- _WORK REQUIRED_: Gather every line in the entries below that contains the word "snow", copying each one in full.

(Region annotation entries)
- - -

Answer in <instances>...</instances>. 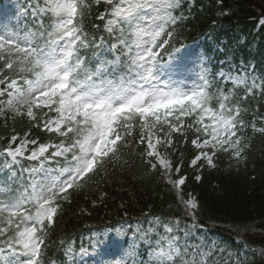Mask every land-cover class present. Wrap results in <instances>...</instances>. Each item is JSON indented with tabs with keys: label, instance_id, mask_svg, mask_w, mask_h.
Listing matches in <instances>:
<instances>
[{
	"label": "snow or ice",
	"instance_id": "snow-or-ice-1",
	"mask_svg": "<svg viewBox=\"0 0 264 264\" xmlns=\"http://www.w3.org/2000/svg\"><path fill=\"white\" fill-rule=\"evenodd\" d=\"M101 4L110 7L97 19L110 17L105 31L113 58L91 66L85 53L98 56L95 49L104 39L90 38L84 21ZM179 7L180 0H26L18 16L30 17L33 26L0 25V117L11 113L30 122L23 136L10 137L0 157L6 167L24 159L35 163L21 169L29 175L27 183L21 179L15 190L0 187V264H41L62 203L89 181L107 176L109 166L126 167L131 156L159 172L193 220L200 205L183 191L181 146L191 145L189 166L198 173L217 167L221 154L246 159L247 129L264 133V127L257 128L255 112L246 121L249 109L242 105L257 92L264 95V79L221 71L218 77L232 88H220L202 56L193 58L182 44L168 51L183 19L173 15ZM259 119L264 123V116ZM33 128L46 139L33 137ZM163 230L161 235L151 226L136 229L150 247L148 264H209L216 242L181 245L176 229L164 224ZM149 234H156L155 241ZM105 245L106 238L97 237L91 251L81 247L80 264H88L85 257L110 264ZM136 250L134 236L114 264L128 259L137 264Z\"/></svg>",
	"mask_w": 264,
	"mask_h": 264
},
{
	"label": "trees",
	"instance_id": "trees-1",
	"mask_svg": "<svg viewBox=\"0 0 264 264\" xmlns=\"http://www.w3.org/2000/svg\"><path fill=\"white\" fill-rule=\"evenodd\" d=\"M106 11H110L108 5L94 6L84 27L90 38L103 37L104 44L95 51L102 59L111 60L113 53L108 45L112 40L105 31L106 20L110 17L97 19ZM173 15H182L183 19L175 26L168 51L173 46L202 38L206 53L218 62L224 60V68L232 69L239 64L254 66L258 82L264 79V25L258 27L264 18V0H180V7ZM28 23L33 26L34 21L28 19ZM91 54V50L85 53L88 59ZM91 63L94 65L95 61ZM218 69L214 67V73ZM213 82L220 88H231L217 80ZM241 95L242 88L237 90V96ZM242 106L249 109L244 116L246 121L251 120V113L255 112L257 128L264 127L259 119L264 116V95L257 92ZM29 127L26 117L13 119L10 113L7 119L0 117V149L7 145L12 135L23 136ZM31 132L33 137L46 139L38 129L33 128ZM245 135L251 144L246 159L237 162L221 154L216 158L217 167H205L199 173L189 166L191 145L181 146L184 151L181 173L187 176L183 191L195 195L200 205L195 220L176 199L166 180L159 172L149 170L139 156H131L126 167H118L115 171L109 166L107 176L94 178L83 189L73 191L68 202L62 203L54 224L48 229L41 264H72L81 247L91 249L94 235L106 229L116 232L126 245L135 236L138 251L147 262L150 247L139 239L136 229L143 232L151 226L163 235L164 224L176 229L174 234L180 237L181 245L216 242L217 248L209 264H236L237 260L240 264H264V133L248 128ZM4 165L2 158L0 170ZM31 165L34 167L35 163L23 161L21 164L23 169ZM21 166H14L18 176ZM197 174L201 176L199 181L195 180ZM7 177V172L0 175L2 180ZM18 185L11 188L15 190ZM156 218L160 220L159 225L155 223ZM177 220L179 225L175 223ZM149 238L155 241L157 236L149 234ZM69 246L72 252L68 251Z\"/></svg>",
	"mask_w": 264,
	"mask_h": 264
},
{
	"label": "rangeland",
	"instance_id": "rangeland-1",
	"mask_svg": "<svg viewBox=\"0 0 264 264\" xmlns=\"http://www.w3.org/2000/svg\"><path fill=\"white\" fill-rule=\"evenodd\" d=\"M25 1L26 0H1L0 1V25L7 23L11 27H15V26H17V21H18L19 25L23 26L21 22L25 18L22 16H18V11H19L20 7L25 4ZM260 24H264V20H262L260 22ZM185 51L192 54L193 58L202 56L204 61H205V64H206L205 57H204L201 50H199L196 53L193 52L194 48L189 49V51H187V50H185ZM241 73H244V72H241ZM236 74L237 73H232V75H236ZM192 79H195V76H193ZM0 158H2V157H0ZM24 160H26V159H24ZM10 168L11 167H6L7 170ZM13 173H15V172H13ZM13 173L10 175V177H8V179L3 184L0 185V187H6V185H8V184L11 185L14 183L13 178L15 177V175H13ZM23 173L28 175L27 171H25ZM120 242L121 241L118 239H111L109 237V235L106 236L105 247L108 248V253L104 256V259L106 261H109L110 264H114L115 261H118V260L123 258V253L125 251L118 250L119 249L118 244ZM101 251H103V248L101 249ZM88 258H93V257H85L84 259L87 260ZM135 259L138 261L137 264H140L141 258H140V256H138V254H136Z\"/></svg>",
	"mask_w": 264,
	"mask_h": 264
}]
</instances>
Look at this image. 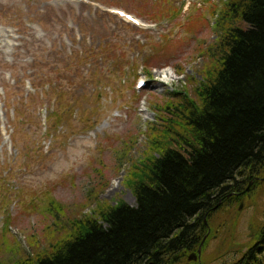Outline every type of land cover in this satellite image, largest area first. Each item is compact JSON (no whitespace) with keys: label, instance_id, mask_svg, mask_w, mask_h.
<instances>
[{"label":"rangeland","instance_id":"1","mask_svg":"<svg viewBox=\"0 0 264 264\" xmlns=\"http://www.w3.org/2000/svg\"><path fill=\"white\" fill-rule=\"evenodd\" d=\"M221 1L0 0V235L10 221L11 245L0 264L45 249L99 204L135 205L129 175L150 145L153 104L198 98ZM254 183L226 199L179 264H232L255 243L264 178Z\"/></svg>","mask_w":264,"mask_h":264},{"label":"trees","instance_id":"2","mask_svg":"<svg viewBox=\"0 0 264 264\" xmlns=\"http://www.w3.org/2000/svg\"><path fill=\"white\" fill-rule=\"evenodd\" d=\"M210 15L216 41L202 52L211 62L198 98L176 92L153 104L150 145L129 175L135 205L99 204L95 215L71 221L60 239L13 264H179L197 251L227 195L238 201L264 178V0H222ZM7 224L0 246L9 251ZM232 264H264V224Z\"/></svg>","mask_w":264,"mask_h":264},{"label":"water","instance_id":"3","mask_svg":"<svg viewBox=\"0 0 264 264\" xmlns=\"http://www.w3.org/2000/svg\"><path fill=\"white\" fill-rule=\"evenodd\" d=\"M252 185V182L250 183L249 187ZM199 255H200V249H199ZM190 260H196V257L194 255H192L190 258Z\"/></svg>","mask_w":264,"mask_h":264},{"label":"flooded vegetation","instance_id":"4","mask_svg":"<svg viewBox=\"0 0 264 264\" xmlns=\"http://www.w3.org/2000/svg\"><path fill=\"white\" fill-rule=\"evenodd\" d=\"M231 196H232L231 194L230 195H227L226 199H229Z\"/></svg>","mask_w":264,"mask_h":264},{"label":"bare ground","instance_id":"5","mask_svg":"<svg viewBox=\"0 0 264 264\" xmlns=\"http://www.w3.org/2000/svg\"><path fill=\"white\" fill-rule=\"evenodd\" d=\"M166 75H167V77H169L170 76V73H166Z\"/></svg>","mask_w":264,"mask_h":264}]
</instances>
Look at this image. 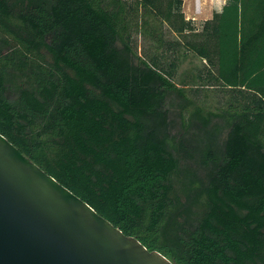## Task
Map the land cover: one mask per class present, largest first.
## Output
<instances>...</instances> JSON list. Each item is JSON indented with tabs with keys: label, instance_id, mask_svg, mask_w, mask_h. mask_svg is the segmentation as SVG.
I'll use <instances>...</instances> for the list:
<instances>
[{
	"label": "trees",
	"instance_id": "obj_1",
	"mask_svg": "<svg viewBox=\"0 0 264 264\" xmlns=\"http://www.w3.org/2000/svg\"><path fill=\"white\" fill-rule=\"evenodd\" d=\"M181 4L0 0V134L174 264H264V0H225L182 43L206 63L193 85L228 97L172 133L167 101L188 102L187 83L161 26L195 30ZM133 30L154 52L138 55Z\"/></svg>",
	"mask_w": 264,
	"mask_h": 264
},
{
	"label": "water",
	"instance_id": "obj_2",
	"mask_svg": "<svg viewBox=\"0 0 264 264\" xmlns=\"http://www.w3.org/2000/svg\"><path fill=\"white\" fill-rule=\"evenodd\" d=\"M0 264H174L123 234L0 134Z\"/></svg>",
	"mask_w": 264,
	"mask_h": 264
},
{
	"label": "rangeland",
	"instance_id": "obj_3",
	"mask_svg": "<svg viewBox=\"0 0 264 264\" xmlns=\"http://www.w3.org/2000/svg\"><path fill=\"white\" fill-rule=\"evenodd\" d=\"M133 1V0H129ZM181 13L184 18L192 16L193 12V0H181ZM203 8L208 9L207 15L203 14V12L196 16L193 24L191 26L195 29L192 31H186L183 35L175 34L172 29L168 25L161 26V33L163 35V39L167 42L180 41L181 45L178 47V50L175 54L172 51L167 50L165 53L166 59L163 61L165 64L170 63L175 57L177 61V66L175 68V83L181 85V81L185 84L187 83L186 89V99L188 102L184 100H178L175 96H171L167 101V108L169 110V117L172 121V133H176L181 131V117L184 118V121H187L190 114L193 110L201 106L203 107V114L205 115L208 111H218L224 108L225 97H228L227 93L221 91V87L215 85L214 87L207 86L206 80L196 81V85H193L194 77L196 73H199L203 79H205L207 75V71L205 69V61H201L197 56H195L191 51L186 49L185 45L182 44L187 40H200L196 33H200L202 30V25L205 21L211 20L214 13L220 12L222 9L225 0H201ZM132 41L136 46V51L138 55L145 56L151 52H154V45L148 41L147 38L142 36L139 31L133 30ZM198 92H194L195 89ZM225 94V95H224ZM181 112V114H180ZM214 121H219L214 118ZM195 133L198 130H194Z\"/></svg>",
	"mask_w": 264,
	"mask_h": 264
},
{
	"label": "built area",
	"instance_id": "obj_4",
	"mask_svg": "<svg viewBox=\"0 0 264 264\" xmlns=\"http://www.w3.org/2000/svg\"><path fill=\"white\" fill-rule=\"evenodd\" d=\"M202 1L201 0H193V12L192 16L185 18L186 21L194 22L196 16L202 13Z\"/></svg>",
	"mask_w": 264,
	"mask_h": 264
},
{
	"label": "crops",
	"instance_id": "obj_5",
	"mask_svg": "<svg viewBox=\"0 0 264 264\" xmlns=\"http://www.w3.org/2000/svg\"><path fill=\"white\" fill-rule=\"evenodd\" d=\"M202 12H203V14L207 15L208 9L207 8L202 9Z\"/></svg>",
	"mask_w": 264,
	"mask_h": 264
}]
</instances>
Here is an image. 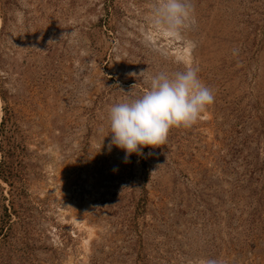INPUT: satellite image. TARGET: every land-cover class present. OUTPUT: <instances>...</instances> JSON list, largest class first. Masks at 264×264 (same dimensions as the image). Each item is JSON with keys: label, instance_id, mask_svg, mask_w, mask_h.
I'll return each instance as SVG.
<instances>
[{"label": "rangeland", "instance_id": "1", "mask_svg": "<svg viewBox=\"0 0 264 264\" xmlns=\"http://www.w3.org/2000/svg\"><path fill=\"white\" fill-rule=\"evenodd\" d=\"M158 4L0 0V264H264V0H193L180 37ZM189 67L201 117L109 152V107Z\"/></svg>", "mask_w": 264, "mask_h": 264}, {"label": "clouds", "instance_id": "2", "mask_svg": "<svg viewBox=\"0 0 264 264\" xmlns=\"http://www.w3.org/2000/svg\"><path fill=\"white\" fill-rule=\"evenodd\" d=\"M151 22L164 34L180 37L197 22L193 0H159ZM189 46L195 47L192 43ZM214 102L213 91L192 67L172 75H153L149 90L142 96L109 107L108 151L113 146L123 150L127 163L131 155H143L144 148L164 145L172 128L193 125Z\"/></svg>", "mask_w": 264, "mask_h": 264}, {"label": "trees", "instance_id": "3", "mask_svg": "<svg viewBox=\"0 0 264 264\" xmlns=\"http://www.w3.org/2000/svg\"><path fill=\"white\" fill-rule=\"evenodd\" d=\"M2 161H0V176L5 179V180H9V178H12L13 177V172L12 171H9L7 173L6 169L2 168ZM7 217L3 220V224L1 225L0 224V236L3 235V231L4 229L7 227L9 228L11 225H10V218H9V215H6ZM9 220V221H8Z\"/></svg>", "mask_w": 264, "mask_h": 264}, {"label": "bare ground", "instance_id": "4", "mask_svg": "<svg viewBox=\"0 0 264 264\" xmlns=\"http://www.w3.org/2000/svg\"><path fill=\"white\" fill-rule=\"evenodd\" d=\"M189 49H190V48H189V47H187V49L185 50V53H186V52H188V51H189ZM176 53H177V52H176ZM188 55H189V54H188Z\"/></svg>", "mask_w": 264, "mask_h": 264}]
</instances>
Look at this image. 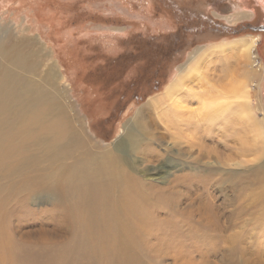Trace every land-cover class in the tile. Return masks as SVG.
Here are the masks:
<instances>
[{"label":"rangeland","instance_id":"1","mask_svg":"<svg viewBox=\"0 0 264 264\" xmlns=\"http://www.w3.org/2000/svg\"><path fill=\"white\" fill-rule=\"evenodd\" d=\"M227 5L231 11L225 13L220 7ZM237 12L245 17L237 20ZM26 38L29 40H23ZM251 39H258L254 61L262 66L261 76L239 79L240 85L237 78L236 83L229 82L230 76L220 80L215 71L220 62L213 55H223L226 44L238 46ZM202 53L209 56L198 66L201 81H195L197 76L185 79L186 93L178 90L173 95L181 106L166 101L141 124L138 112H144L149 100L162 97L183 66L192 69L194 62L189 58ZM156 85L159 90L153 91ZM209 88L211 97L227 96L230 104L226 103V111L214 123L207 120L211 138L203 151L211 157L196 163L198 149L189 148L193 136L199 137L198 130L191 136L193 130L170 127L165 116L173 117L170 111L176 108L181 118L195 121L202 104L194 96H186L199 89L207 93ZM17 91L22 103L34 105V134L46 117H65L67 133L78 136L98 154L106 155L109 149L129 173L136 163L150 186L173 188L174 193L164 200V210H155L153 216L143 219L149 236L132 242L136 259L121 245L117 248L123 250L126 260L132 258L129 264H264V0H0V96ZM239 100L246 101L243 111L238 109ZM233 101L236 105L232 107ZM17 104L0 114V127L9 128L4 131H13L18 125ZM132 124L140 136L135 154L121 147ZM223 124L230 135L227 141L220 136ZM34 149L40 151L39 142ZM222 160L230 180L222 182L216 176L215 190L211 187L206 194L220 206L215 209L217 236L235 237L238 242L208 239L214 232L199 226L200 214L195 213L196 204L192 206L188 184L179 183L182 175H191L196 169L220 168ZM7 164L0 163L2 181L16 162L10 158ZM164 172H168L166 182L159 179ZM150 173L156 176L148 178ZM237 182L244 183L243 191L236 187ZM196 188L198 194L201 190ZM18 201L8 206L14 212L11 229L16 239L22 232L38 230L47 218L50 226L58 223L48 213L54 206ZM67 239L69 236L57 235L55 242ZM89 243L87 251L74 255L72 261L85 258L86 263L79 264L108 263L111 257L105 259L98 255L100 247L94 249L97 242ZM133 245L124 248L133 249Z\"/></svg>","mask_w":264,"mask_h":264},{"label":"bare ground","instance_id":"2","mask_svg":"<svg viewBox=\"0 0 264 264\" xmlns=\"http://www.w3.org/2000/svg\"><path fill=\"white\" fill-rule=\"evenodd\" d=\"M219 7L216 6L218 11L221 8L224 9V6H221L220 9ZM234 17L239 20L244 18L245 14L237 12ZM257 41L258 39H251L246 42L240 41L238 46L226 44L222 46V48L227 46L223 51V55H213L220 62L219 66L215 68V71L220 75V80H226L227 76H230L231 80L229 82L233 83L235 78L238 80H254L261 76L262 66L258 65V63L256 65V61H254L257 58L254 56ZM212 53H214V50ZM208 56V54L202 53L200 56L189 58V61L192 60L194 62L192 69L187 68L186 65L183 66L168 89H166L164 95L155 100H149L144 110L148 114L143 111L138 112L137 118H139L141 124L146 118L151 117L149 115L151 112L158 113L157 110L166 101H170L171 104L176 102L181 106V102L173 99V95L178 90L181 93H186L183 91V81L185 79L197 76L195 81H201L198 66ZM51 78L55 79V76L51 74ZM234 83L236 82L234 81ZM207 91L206 93L205 90H193L186 96V98L191 97L192 99L194 96V101H199L202 104L200 108L202 111L198 110L201 113L196 115L197 119L195 121H192L191 117L181 118L182 114H179L180 112L176 108H172L170 111L173 117L167 118L165 116L168 123H170V127H184L189 133H192L191 130H193L191 136H193L195 130H198L199 137L196 139H194V136L193 139L190 138L192 143L189 148L197 147L198 149V153L194 157L196 158V163L202 162L206 157H211V153L206 156L208 152L203 151L204 143L211 138L208 136L210 133L209 126L216 121V118L223 116L226 111V103H228L226 101L227 96L211 97V89L209 88ZM19 94L20 91H17L0 96V114L2 111L9 109L8 107L12 103H18L16 105L18 106V125L13 131H4L9 128L0 127V163L7 166L10 158H13L16 162L14 168L6 172L3 181L2 179L0 180V264L86 263L85 258L83 260L82 258H76L79 260L77 263L72 260H74V255L79 257L87 251L90 245L89 242H97V248L94 249L98 251L100 248L102 249V253L100 252L98 255L106 256L105 259L111 257L106 264H129L132 258L130 257L131 259L127 258L126 260L123 250L129 252L131 256L137 253L136 246L132 242H139L141 238L146 237V235L149 236V231L142 224L143 219L153 216L155 210L156 213L164 210L162 208L164 200L168 197V193L169 195L174 193L173 188L158 189L150 186L144 181L145 175L143 173L140 175L136 163L131 165L130 169L132 172L129 173L128 169H125L121 164L120 158L116 157L117 155H113L109 149L105 150L106 155L98 154L96 150L85 145L78 136L67 133V129L64 127L66 123L65 117H46L45 120H41L38 130L34 134L31 131L34 105L22 103ZM225 95L227 94L225 93ZM206 96L208 97L206 98ZM245 103L246 101L242 103L239 100L238 109L243 111L246 107ZM234 105L236 104L234 103L232 107ZM177 114H179L180 118H178ZM174 117L177 119L176 122H172ZM207 120L211 121V123L209 124ZM204 123L206 127L202 128ZM128 129L129 127L122 139L121 147H125L128 152L135 154L140 143L139 131L135 128V124H132L130 130ZM220 136L225 141L230 137V135H226L225 126ZM36 142L41 145L40 151L34 149ZM222 148L225 150L227 146ZM40 157L42 158L38 159ZM155 158L159 159V156L155 154ZM218 163L220 168L197 170L193 166L196 171H193L191 175H182L179 183L180 185L182 182L188 184L187 189L191 193L192 206L196 204L195 213L200 214L198 216L199 226L209 233L214 232L213 236L215 234L216 237L212 236L208 237V239H213L215 242H238L240 240L235 237L225 238L217 236L218 232L215 231V226H217L219 221L215 209H219L220 206L213 201H209L206 193L211 187L214 189V178L216 176H218L216 179H221L222 182L226 181V179L230 180L231 177L229 170L221 167L225 162L222 160V162ZM261 168H264V164ZM252 172L256 173V170ZM16 173L20 174L15 177ZM164 173L165 175L162 173L161 178H158L166 182L168 172ZM147 176L148 178H153L156 175L150 173ZM175 182L177 183L178 180ZM184 184L182 185L183 187ZM237 184L238 186L236 187L242 190L244 183L240 184V182H237ZM196 187L201 190L198 194H196ZM17 200H20L18 202L45 203L54 206L55 209L48 211V213L53 216L52 218L57 217L58 219H53V221L58 223L50 226L51 224L48 223L49 220L47 221V218L42 221L38 230L22 232L18 235L20 238L16 239V232L11 229L14 212H12L13 209H8V206ZM177 204L178 202L175 205ZM238 212L242 211L239 210ZM47 226L50 227L44 228ZM57 235L58 237L59 235L69 236V239L63 243H56ZM30 238H33V240H29ZM34 238H38V240L34 242ZM25 239L27 241H23ZM128 244L133 245V249L125 250V248H130V246H127ZM120 245L123 249L121 251L117 249L120 248ZM132 257L136 259V255Z\"/></svg>","mask_w":264,"mask_h":264},{"label":"water","instance_id":"3","mask_svg":"<svg viewBox=\"0 0 264 264\" xmlns=\"http://www.w3.org/2000/svg\"><path fill=\"white\" fill-rule=\"evenodd\" d=\"M224 11H225V13H227V12H230V11H231V8H230V6H228V5H227V7H226V8H224Z\"/></svg>","mask_w":264,"mask_h":264},{"label":"trees","instance_id":"4","mask_svg":"<svg viewBox=\"0 0 264 264\" xmlns=\"http://www.w3.org/2000/svg\"><path fill=\"white\" fill-rule=\"evenodd\" d=\"M152 90L153 91H158L159 90V86L156 85V87H154Z\"/></svg>","mask_w":264,"mask_h":264},{"label":"crops","instance_id":"5","mask_svg":"<svg viewBox=\"0 0 264 264\" xmlns=\"http://www.w3.org/2000/svg\"><path fill=\"white\" fill-rule=\"evenodd\" d=\"M218 7V6H217Z\"/></svg>","mask_w":264,"mask_h":264}]
</instances>
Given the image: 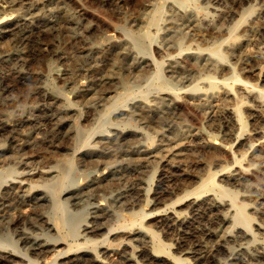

- - -

- _COMPLETE ANSWER_:
	"label": "snow or ice",
	"instance_id": "snow-or-ice-1",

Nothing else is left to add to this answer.